• 練習問題:
[a] 本文によると、ヒロエさんは何歳のときに結婚したか。
[b] 本文の次の一文を英語に訳してください:「末っ子が小学校に上がってやっとほっとした6年前、ヒロエさんは仕事を再開することを決意した。」

• 本文抜粋:
そう言うのは、ヒロエさん(44歳)だ。27歳のとき、3歳年上の職場の先輩と結婚。ずっと仕事を続けるつもりだったが、28歳で長男、30歳で長女、31歳で次女を産み、「力尽きた」という。

「共働きでも夫は家事も育児もほとんどやらない。本人はやっているつもりだったようですが、たまに赤ちゃんのおむつを替えるのとゴミ出しだけですよ。あとはすべて私がやっていました。次女を産んだあと半年ほどで職場復帰したんですが、仕事中に倒れてしまって……。過労とひどい貧血で、このままだと本当に命を落とすよと言われ、それを夫に伝えたら『誰も仕事を続けてくれとは頼んでない』と。私が専業主婦になったら経済的に大変だよと言うと、『しかたないよ』って。釈然としなかったけど、とにかく自分の体がしっかりしていないと子どもたちがかわいそうですから。泣く泣く退職しました」

末っ子が小学校に上がってやっとほっとした6年前、ヒロエさんは仕事を再開することを決意した。

• 生データ:
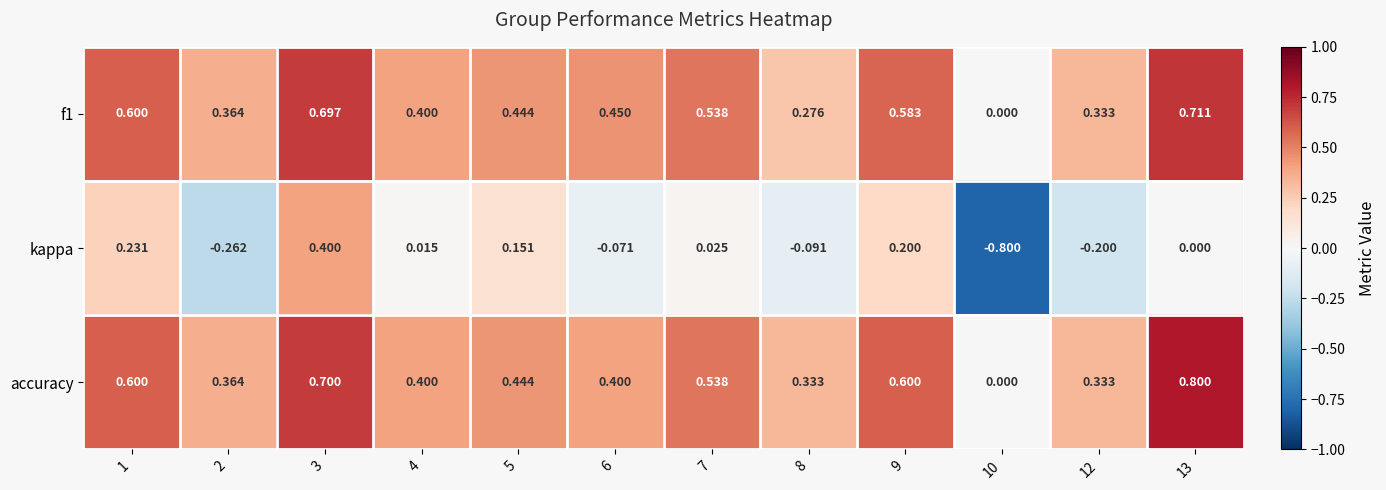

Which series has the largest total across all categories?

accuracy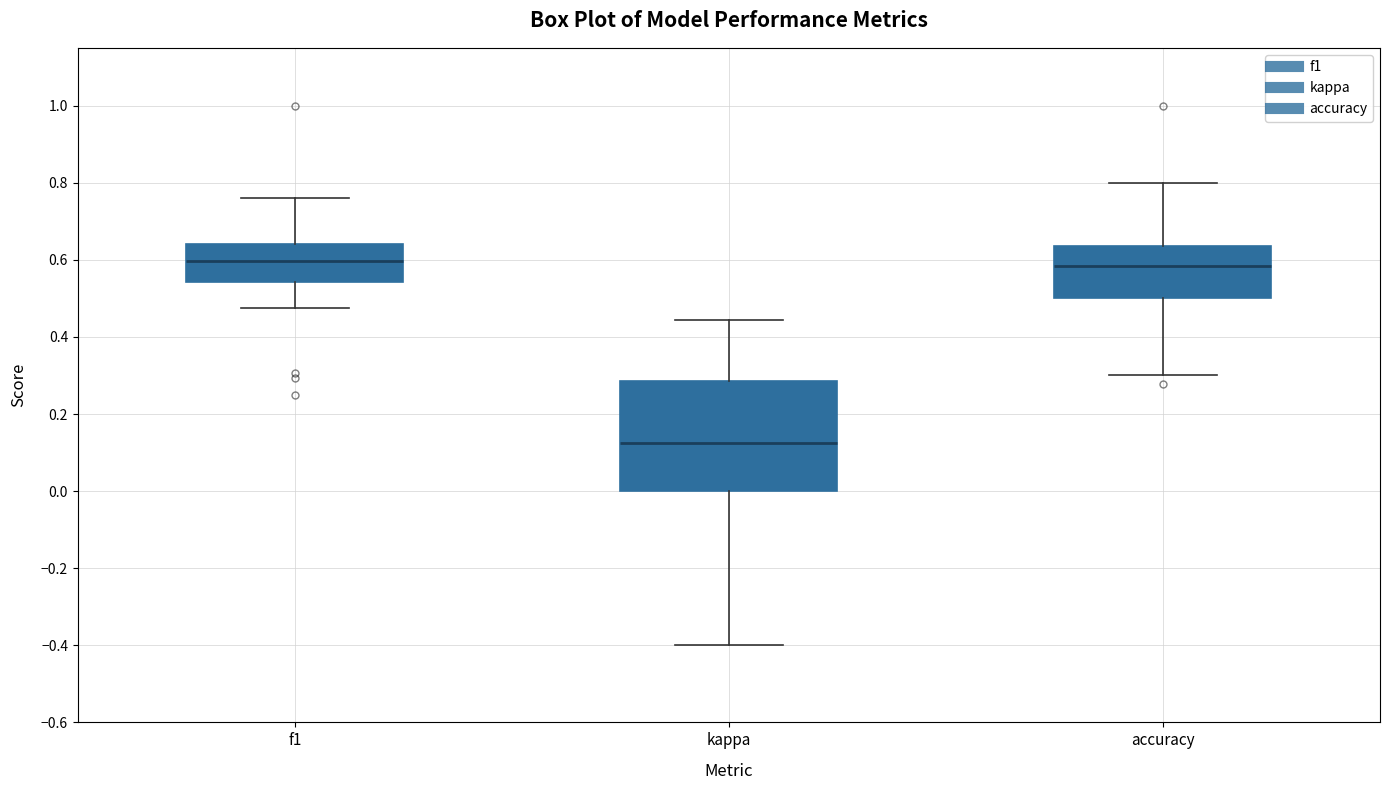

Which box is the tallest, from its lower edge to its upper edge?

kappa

• 解答:
[a] 27歳のとき。

[b] Six years ago, finally relieved once the youngest child had started elementary school, Hiroe decided to go back to work.